Exercise description: Go through the data and report how many lines include the word "center", giving only the number.

Information supplied:

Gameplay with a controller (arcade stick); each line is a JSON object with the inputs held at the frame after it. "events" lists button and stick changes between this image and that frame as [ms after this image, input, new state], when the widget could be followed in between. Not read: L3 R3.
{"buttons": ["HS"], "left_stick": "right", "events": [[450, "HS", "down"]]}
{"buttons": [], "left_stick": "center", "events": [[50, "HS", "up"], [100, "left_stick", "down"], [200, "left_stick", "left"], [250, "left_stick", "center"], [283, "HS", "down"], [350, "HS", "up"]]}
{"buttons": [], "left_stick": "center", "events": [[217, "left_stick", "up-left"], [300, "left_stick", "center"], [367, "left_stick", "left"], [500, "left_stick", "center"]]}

Result for this exercise: 2